In willing, the individual must also consider the future, deciding whether or not to act. In doing so, they must also acknowledge the consequences and responsibilities of their actions for the community. By contrast, the isolated individual possesses no life of the mind at all.

Western self-reflection

Arendt’s reflections, as outlined above, are deeply rooted in a European context. The lonely existence of the individual, their entanglement with the modern state and the experience of totalitarian regimes in the 20th century are phenomena characteristic of the European continent. The Anglo-Saxon world, by contrast, largely escaped this trap.

In societies of the eastern hemisphere, which modernised later, elements of 19th-century European nationalism were adopted and transformed into an overly assertive “anti-Western stance” to uphold national prestige and justify authoritarianism and modern dictatorships. Western civilisation, however, had already embarked on a profound process of self-reflection.

Hannah Arendt stands out as a leading figure in this historical reckoning. Her reflections are closely linked to her own experiences as a Jewish refugee: after years of “statelessness”, she forged a new life in the United States, which allowed her to participate actively within a different tradition. Through direct experience of political participation and exposure to various civil rights movements in the New World, Arendt discovered ways to confront the loneliness of modern humanity and resist the allure of totalitarianism.

No freedom without civil society

Theoretically, Ahrendt drew on the classical republican tradition to address the deficiencies of liberalism: its neglect of the political, its lack of collective responsibility and its tendency to retreat into the private realm. She provides the theoretical tools to confront totalitarian movements, whether from the left or the right – and offers the intellectual resources to rebuild a shared world and cultivate a vision of the future.

For Arendt, civic action is fundamental; for her, a public, political life is indispensable. Recognition of plurality underscores the impossibility of any reductionist understanding of humanity. To regard humans as humans is to recognise them as individuals – not atomistic beings detached from the world, but receptive individuals living among equals, each with their own desires and hopes. Only by overcoming the isolation of modern man can we find ways to render totalitarian rule impossible.

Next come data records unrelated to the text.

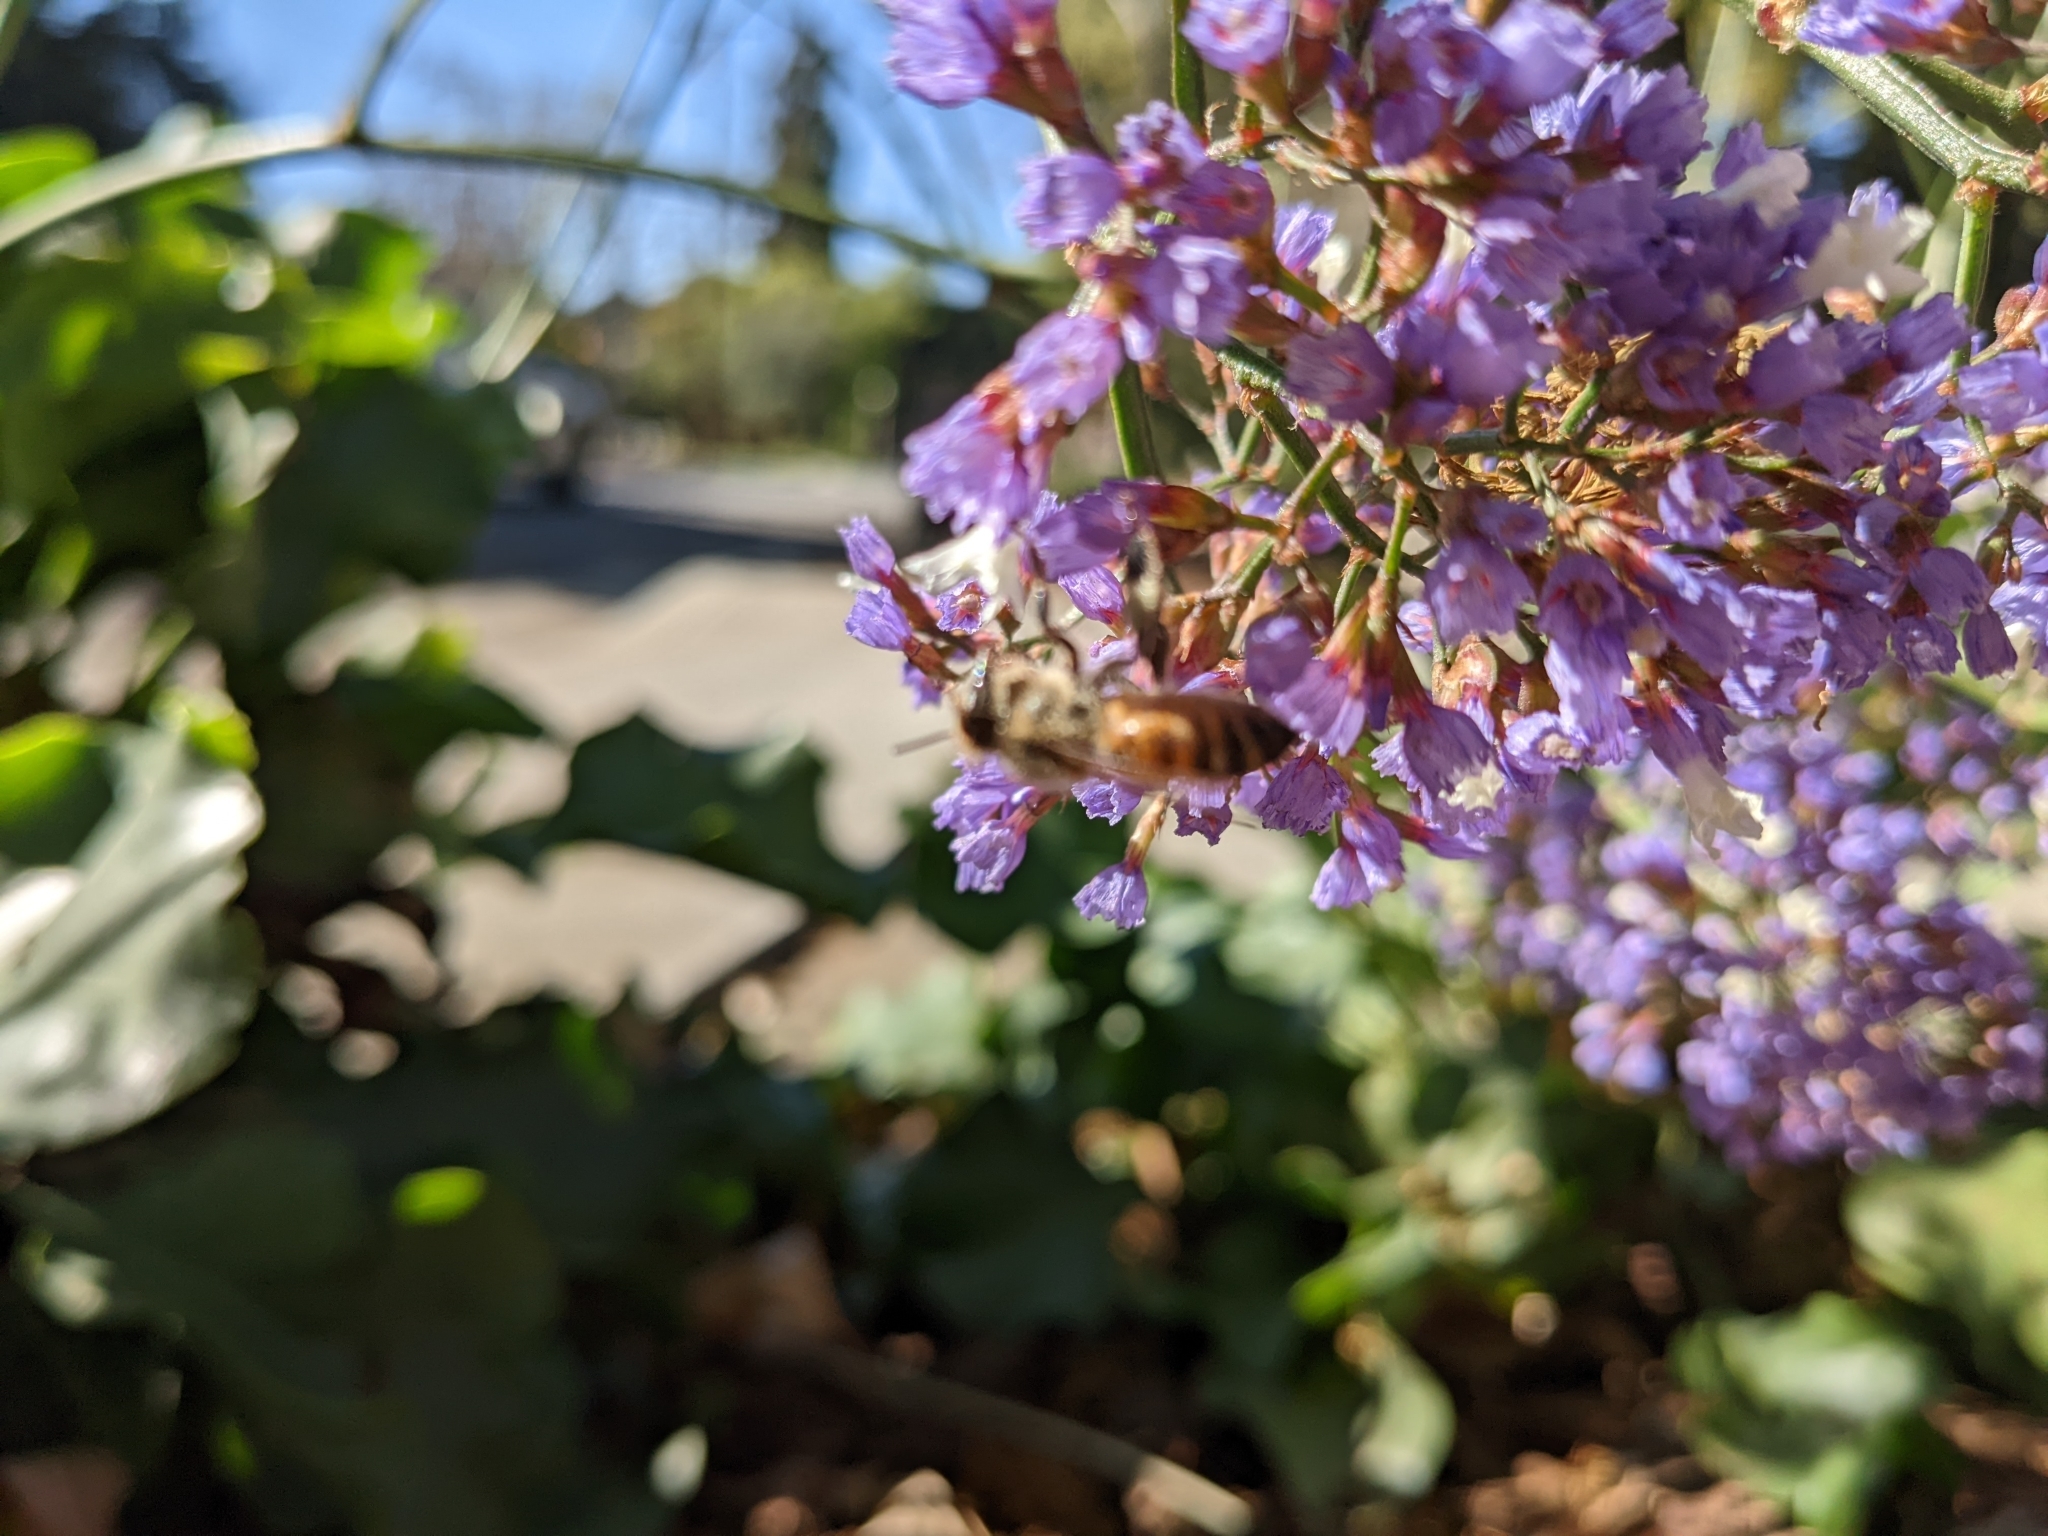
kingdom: Animalia
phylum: Arthropoda
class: Insecta
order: Hymenoptera
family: Apidae
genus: Apis
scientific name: Apis mellifera
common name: Honey bee
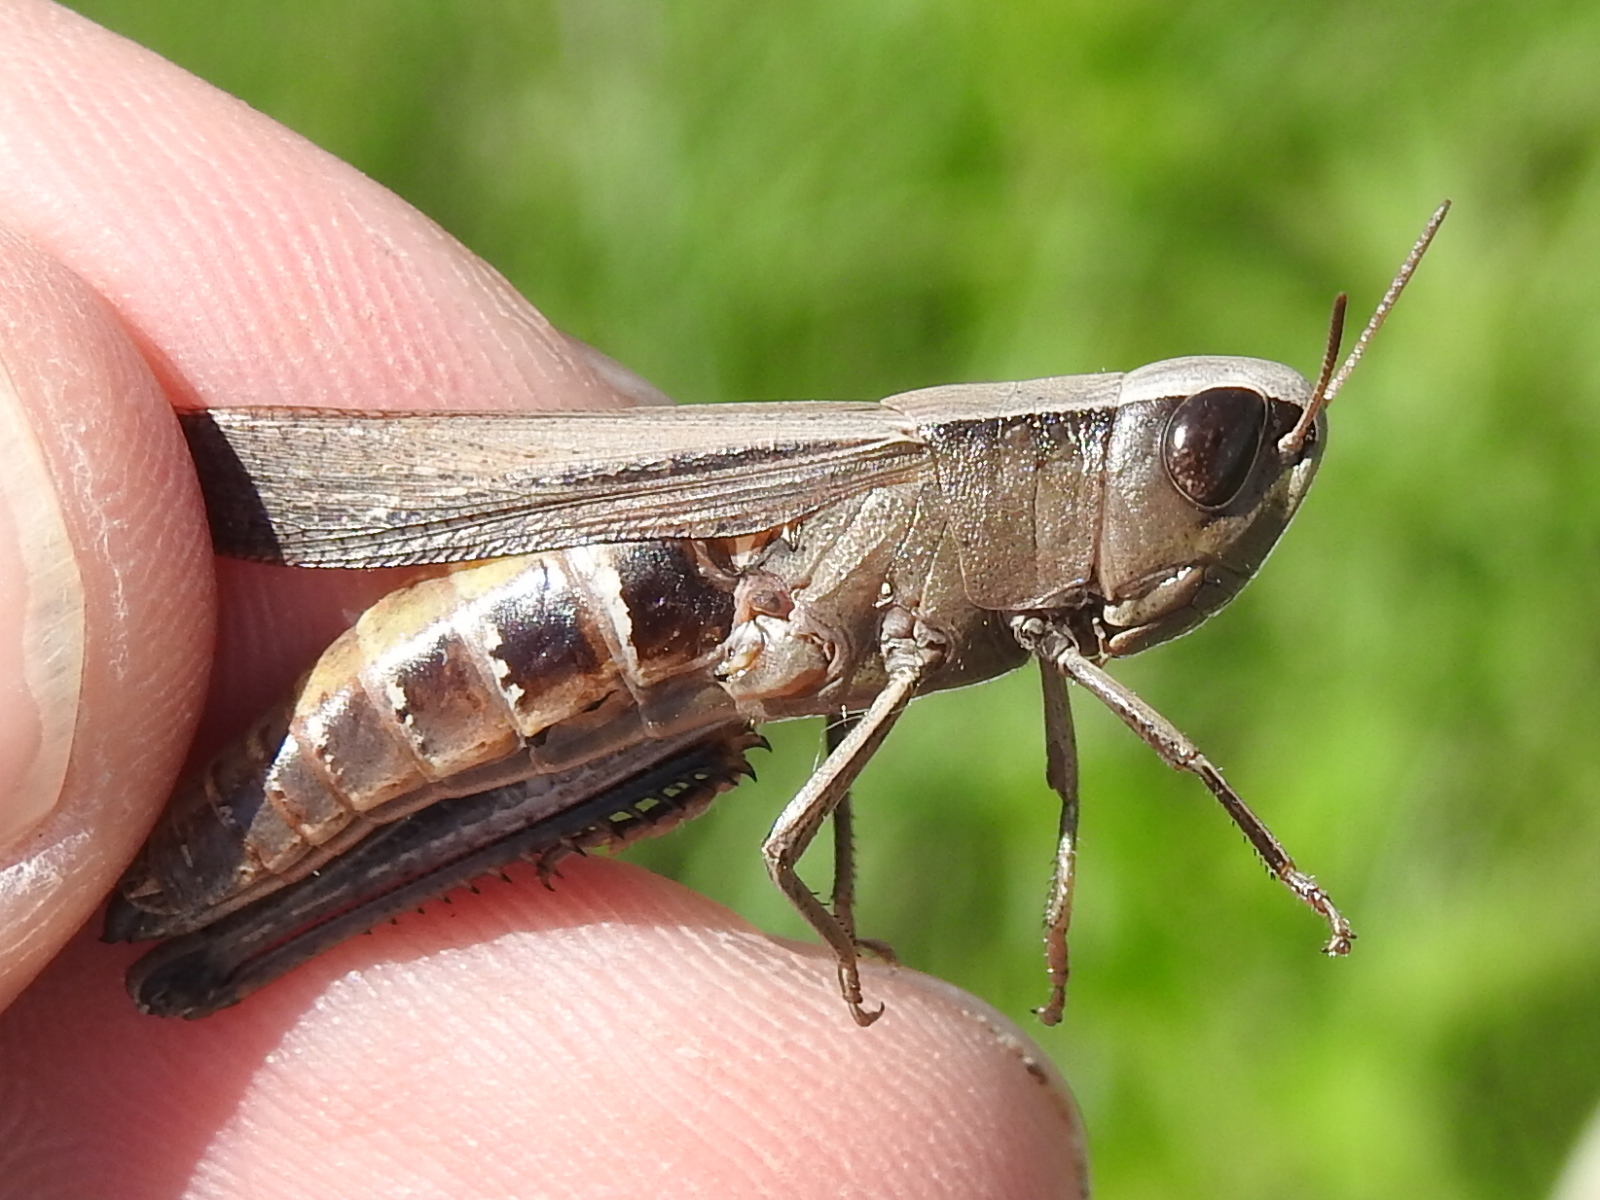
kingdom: Animalia
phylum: Arthropoda
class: Insecta
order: Orthoptera
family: Acrididae
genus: Amblytropidia
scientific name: Amblytropidia mysteca
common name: Brown winter grasshopper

Hannah Arendt highlights how liberalism, in its struggle to resist totalitarianism, often acts indecisively, pragmatically and opportunistically. History has repeatedly shown that the appeasement tendencies of liberal democracies only allow totalitarianism to advance further. England and the United States remained largely immune to the “virus” of totalitarianism because, beyond mere liberalism, they retained their republican political roots and traditions and a respect for the political legacy of ancient Greece (polis) and Rome (res publica). Revisiting the political development of these ancient civilisations, Arendt emphasises the necessity and urgency of reviving the political dimension of human existence. This entails an effective interplay between the individual and the shared world, that enables the pursuit of freedom, morality and justice even without reference to God. Calculated opportunism or brute force, she argues, cannot fulfil this mission.